59 The respondent was not required to compromise at all during the trial of the applicant's allegations, and was entitled fully to defend itself against them. Having chosen to do that, there is nothing in its conduct prior to or at trial which could be said to be deserving of any particular leniency or "credit", in contrast to circumstances where a respondent may admit a contravention and save the applicant and the Court the time and resources of a trial on liability. In its penalty submissions there is no apology, nor any acceptance of the unlawfulness the Court has found. The respondent is not required in any sense to demonstrate these features, but their absence removes those possible mitigating factors from the discretionary balancing exercise.
60 I do not consider the evidence of Mr Vickers at trial, and to which I referred at length in my 30 January 2015 reasons, shows anything in the nature of contumacy or malevolence, such as to increase the culpability of the respondent. Mr Vickers was at pains to deny the applicant's political opinion was a reason for the redeployment, the suspension and the dismissal, but in the context of the respondent's complete contesting of the allegations, this is unsurprising. I did not make any finding that Mr Vickers was wilfully dishonest. He sought to explain and rationalise his decision-making which is understandable given the spotlight placed on it by this trial. For some reason, he seemed to consider political allegiances and associations with the Socialist Alliance were in a different category from those with the main political parties in Australia. For the purposes of s 351 (and, I might add, any other anti-discrimination statute where political opinion is nominated as a protected attribute), the law makes no such distinction.

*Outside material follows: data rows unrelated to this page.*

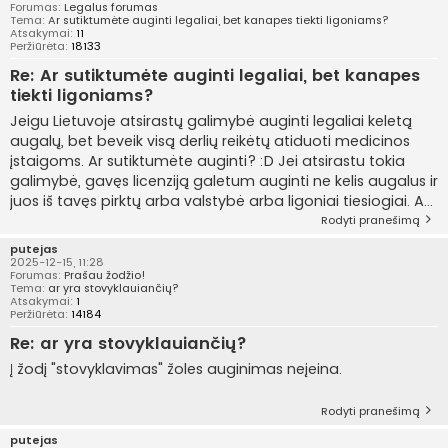
Forumas:
Legalus forumas
Tema:
Ar sutiktumėte auginti legaliai, bet kanapes tiekti ligoniams?
Atsakymai:
11
Peržiūrėta:
18133
Re: Ar sutiktumėte auginti legaliai, bet kanapes
tiekti ligoniams?
Jeigu Lietuvoje atsirastų galimybė auginti legaliai keletą
augalų, bet beveik visą derlių reikėtų atiduoti medicinos
įstaigoms. Ar sutiktumėte auginti? :D Jei atsirastu tokia
galimybė, gavęs licenziją galetum auginti ne kelis augalus ir
juos iš tavęs pirktų arba valstybė arba ligoniai tiesiogiai. A...
Rodyti pranešimą
putejas
2025-12-15, 11:28
Forumas:
Prašau žodžio!
Tema:
ar yra stovyklauiančių?
Atsakymai:
1
Peržiūrėta:
14184
Re: ar yra stovyklauiančių?
Į žodį "stovyklavimas" žoles auginimas neįeina.
Rodyti pranešimą
putejas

61 There was no other evidence of contrition, or attempts to ameliorate the effects of the unlawful conduct. The fact that the compensation ordered has been paid is nothing more than compliance with the Court's orders. Evidence could have been adduced, but was not, to demonstrate changes of practice within the CFMEU, or some new consciousness about the decision-making process where allegations about political affiliations of employees or officers are made. No such evidence was adduced, and so there is nothing of this kind to weigh in the balance in the respondent's favour.